About this exercise - Restate the records that follow word for word; no pictures should appear.

Top of Material to process

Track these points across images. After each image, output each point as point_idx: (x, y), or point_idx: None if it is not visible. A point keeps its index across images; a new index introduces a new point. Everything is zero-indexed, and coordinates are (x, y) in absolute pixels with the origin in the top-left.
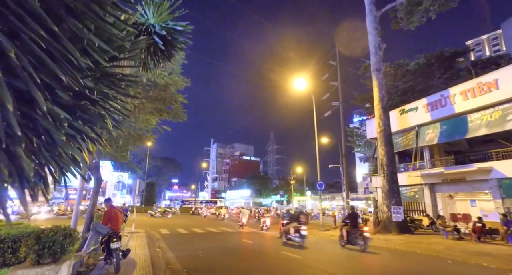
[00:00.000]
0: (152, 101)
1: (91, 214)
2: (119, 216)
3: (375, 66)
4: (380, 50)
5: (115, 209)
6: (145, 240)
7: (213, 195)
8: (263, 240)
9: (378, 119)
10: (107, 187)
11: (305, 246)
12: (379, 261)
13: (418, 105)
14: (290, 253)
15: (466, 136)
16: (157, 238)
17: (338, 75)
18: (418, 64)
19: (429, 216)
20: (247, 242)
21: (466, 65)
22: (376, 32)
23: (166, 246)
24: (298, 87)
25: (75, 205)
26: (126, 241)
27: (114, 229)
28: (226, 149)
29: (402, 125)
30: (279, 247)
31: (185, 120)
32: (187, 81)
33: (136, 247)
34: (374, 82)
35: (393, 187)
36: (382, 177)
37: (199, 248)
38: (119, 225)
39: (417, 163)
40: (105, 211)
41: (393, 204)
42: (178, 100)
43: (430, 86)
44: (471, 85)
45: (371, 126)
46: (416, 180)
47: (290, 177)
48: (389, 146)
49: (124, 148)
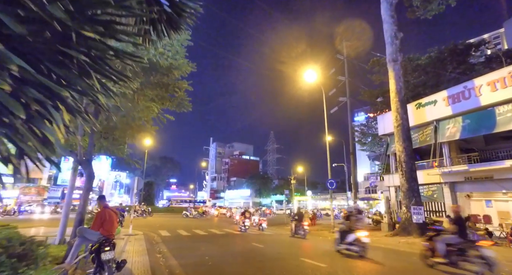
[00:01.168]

Bottom of Material to process

Exercise solution -
Track these points across images. After each image, output each point as point_idx: (x, y), or point_idx: None if it is not visible. A point keeps its index across images; a new index introduces a new point. Everything is zero-indexed, and coordinates are (x, y) in absolute pixels with the origin in the top-left.
[00:00.000]
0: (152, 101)
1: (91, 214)
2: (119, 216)
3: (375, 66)
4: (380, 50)
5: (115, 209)
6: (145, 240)
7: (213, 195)
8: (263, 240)
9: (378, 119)
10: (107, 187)
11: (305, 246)
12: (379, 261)
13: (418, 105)
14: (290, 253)
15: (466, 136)
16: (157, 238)
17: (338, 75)
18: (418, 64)
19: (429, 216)
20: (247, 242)
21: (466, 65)
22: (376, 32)
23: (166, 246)
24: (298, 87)
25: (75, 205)
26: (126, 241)
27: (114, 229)
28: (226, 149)
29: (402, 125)
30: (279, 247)
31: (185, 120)
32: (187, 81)
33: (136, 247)
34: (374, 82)
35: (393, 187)
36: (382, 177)
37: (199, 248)
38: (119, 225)
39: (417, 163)
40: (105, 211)
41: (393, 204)
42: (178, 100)
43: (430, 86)
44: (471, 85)
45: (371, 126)
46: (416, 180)
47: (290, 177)
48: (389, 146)
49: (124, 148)
[00:01.168]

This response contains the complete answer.